Material erkunden:
(A) Geben Sie aus der Rezension zu „Aldrlok“ den Abschnitt von „Die Faszination von“ bis „Altisländisch von Nöten.“ wortgetreu wieder.
(B) Führen Sie die Rezension des Albums „Aldrlok“ nach ihrem letzten Satz weiter.

Textauszug:
▬▬▬▬▬▬

Árstíðir Lífsins - Aldrlok
Ván / SoulfoodVÖ: 31.05.2024
Grenzenlos
Es gibt wohl wenige Regionen, die so von Mythen und Sagen umrankt sind, wie Island. Wohl nicht zuletzt deshalb gibt es dort eine erstaunliche Dichte an Bands, die sich in irgendeiner Form auf die alten Erzählungen berufen. Künstlerinnen und Künstler wie Björk oder Ólafur Arnalds sind da schon fast Mainstream (ohne ihnen zu nahe treten zu wollen), und in der jüngeren Vergangenheit konnte man den Eindruck gewinnen, dass auf der Insel ein unerschöpfliches Reservoir an Vertretern der extremeren Genres besteht. Zumindest sind Sólstafir, Misþyrming oder Fortíð jedem Metal-Feinschmecker ein Begriff. Wenn man etwas tiefer in den Underground hinabtaucht, landet man irgendwann bei Árstíðir Lífsins, einem Trio, das Pagan Metal und Nordic Folk in ein Black-Metal-Gewand kleidet – und lustigerweise überhaupt keine isländische Band ist. Denn hinter den Pseudonymen des Gitarristen "Stefán" und des Drummers "Marsél" verbergen sich die Deutschen Stefan Drechsler und Marcel Dreckmann, die unter anderem bei der Münsteraner Pagan-Metal-Band Helrunar aktiv sind, welche die Band jedoch bereits 2008 mit dem isländischen Multiinstrumentalisten Árni Bergur Zoëga aus der Taufe hoben.
Die Faszination von Árstíðir Lífsins liegt dabei seit jeher darin, dass Songs als solche eher Mittel zum Zweck als individuelle Ausdrucksform sind. Tief verankert in der isländischen Mythologie, sind ihre Alben eher als Gesamtkunstwerk zu verstehen, als Reise in längst vergangene Zeiten mit Geschichten, die entweder auf der Edda oder sonstigen skaldischen Dichtkünsten basieren oder zumindest das Gefühl vermitteln, dass sie sich tatsächlich so zugetragen haben könnten. Entsprechend sperrig gestaltet sich auch das sechste Studioalbum "Aldrlok", dessen Erzählung grob in der Mitte des elften Jahrhunderts angesiedelt ist und den Einfluss der Christianisierung auf die heidnischen Sitten und Gebräuche beschreibt. So zumindest die vorliegenden Informationen, für weiteren Tiefgang sind ab sofort profunde Kenntnisse in Altisländisch von Nöten.

▬▬▬▬▬▬

Extrahierte Datensätze:
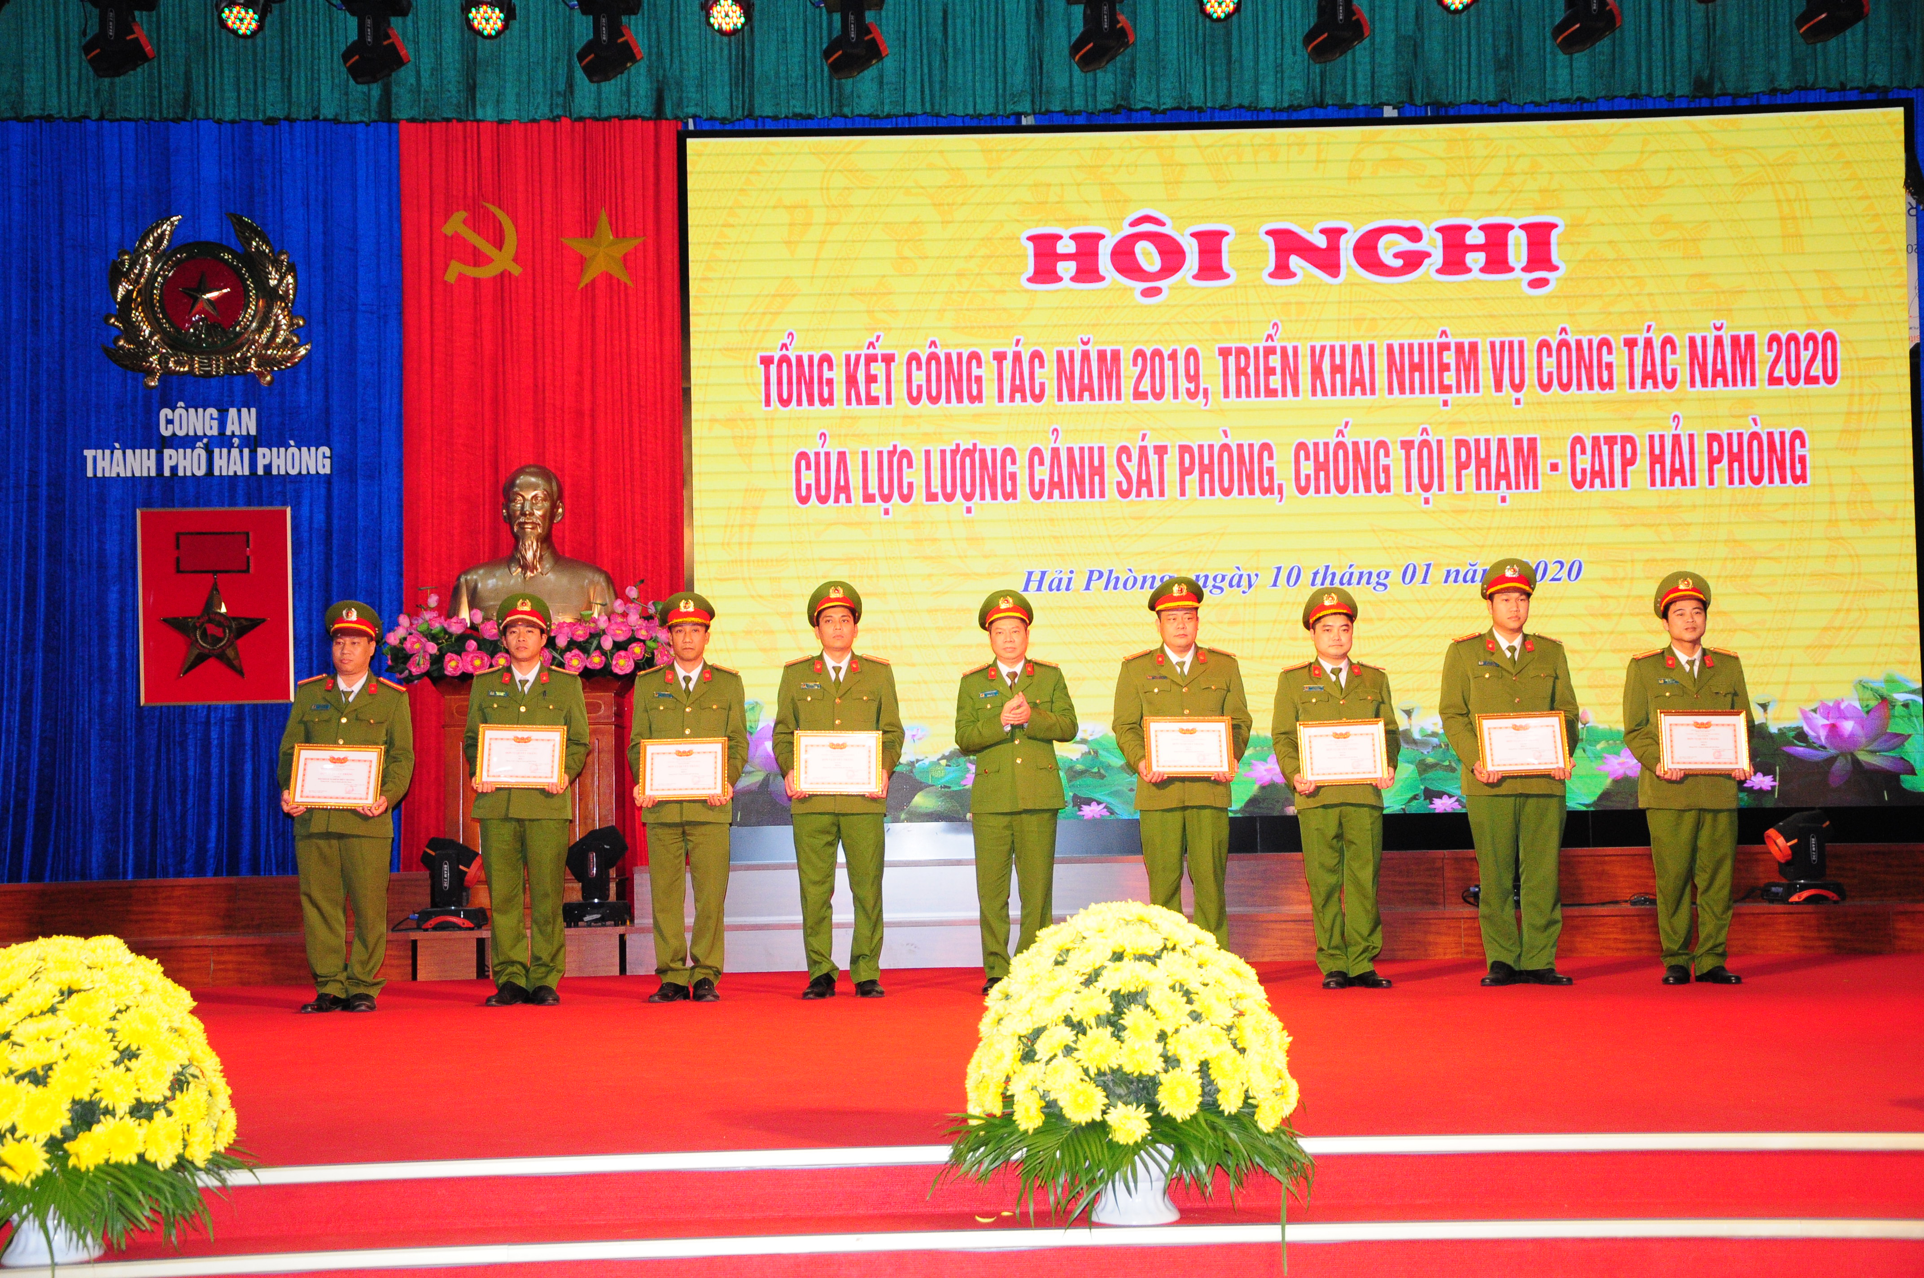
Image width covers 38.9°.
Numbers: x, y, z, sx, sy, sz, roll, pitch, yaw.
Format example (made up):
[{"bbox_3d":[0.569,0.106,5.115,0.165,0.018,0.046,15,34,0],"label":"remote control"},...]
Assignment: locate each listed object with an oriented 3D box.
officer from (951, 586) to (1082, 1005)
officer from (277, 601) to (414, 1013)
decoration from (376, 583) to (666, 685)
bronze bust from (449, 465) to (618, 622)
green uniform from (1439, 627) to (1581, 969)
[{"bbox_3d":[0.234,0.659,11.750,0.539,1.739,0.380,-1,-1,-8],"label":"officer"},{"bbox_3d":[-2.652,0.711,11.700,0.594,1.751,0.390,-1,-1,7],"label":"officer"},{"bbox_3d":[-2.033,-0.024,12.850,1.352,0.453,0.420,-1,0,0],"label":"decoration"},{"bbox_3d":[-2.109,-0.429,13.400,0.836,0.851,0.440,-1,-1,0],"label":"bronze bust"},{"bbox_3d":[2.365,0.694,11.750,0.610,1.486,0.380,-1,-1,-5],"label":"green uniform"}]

▬▬▬▬▬▬

Antworten je Aufgabe:
(A)
Die Faszination von Árstíðir Lífsins liegt dabei seit jeher darin, dass Songs als solche eher Mittel zum Zweck als individuelle Ausdrucksform sind. Tief verankert in der isländischen Mythologie, sind ihre Alben eher als Gesamtkunstwerk zu verstehen, als Reise in längst vergangene Zeiten mit Geschichten, die entweder auf der Edda oder sonstigen skaldischen Dichtkünsten basieren oder zumindest das Gefühl vermitteln, dass sie sich tatsächlich so zugetragen haben könnten. Entsprechend sperrig gestaltet sich auch das sechste Studioalbum "Aldrlok", dessen Erzählung grob in der Mitte des elften Jahrhunderts angesiedelt ist und den Einfluss der Christianisierung auf die heidnischen Sitten und Gebräuche beschreibt. So zumindest die vorliegenden Informationen, für weiteren Tiefgang sind ab sofort profunde Kenntnisse in Altisländisch von Nöten.

(B)
Tatsächlich jedoch ist dieser Umstand der einzige wirklich kauzige Moment, sofern man sich auf das Konzept einlässt und die Reise über fast 83 Minuten vorbehaltlos antritt. Immer wieder baut Frontmann Marsél düster wirkende Beschwörungen ein, trägt sie minutenlang vor sich her, um dann unvermittelt diese getragene Stimmung durch wilde Black-Metal-Schreie förmlich zu zerfetzen. Zornige Blastbeats und klirrend kalte Riffs werden durch traditionelle Folk-Instrumentierung eingefangen und besänftigt, nur um darauf zu warten, endlich wieder ausbrechen zu können. Und plötzlich existieren keine Songgrenzen mehr, plötzlich ist da nur noch Atmosphäre, die fasziniert, die gefangen nimmt, die jegliches Gefühl für Zeit und Raum vergessen lässt, wenn man sich ihr hingibt.
Es gibt Heerscharen an Bands, die vermeintlich Grenzen überschreiten, die sich nicht stilistisch definieren lassen wollen, die aber damit dennoch oftmals nur kaschieren, dass sie ihren Platz, ihre Nische noch nicht gefunden haben. Árstíðir Lífsins sind geradezu abschreckend konsequent, zeigen keinerlei Ambitionen, in irgendeiner Form zugänglich zu sein, und ziehen genau aus diesem Widerspruch zwischen künstlerischem Anspruch und dem Willen, vielleicht doch mal die eine oder andere Platte zu verkaufen, ihre Faszination. Selbst in den wenigen Momenten, in denen die Klanglandschaften etwas zu arg ausgewalzt werden, bleibt das isländisch-deutsche Trio radikal bei seinem Konzept und belohnt genau deshalb mit einem Trip, der erschauern lässt, der mitreißt. Und irgendwann findet sich vielleicht auch mal jemand, der die Lyrics übersetzen kann.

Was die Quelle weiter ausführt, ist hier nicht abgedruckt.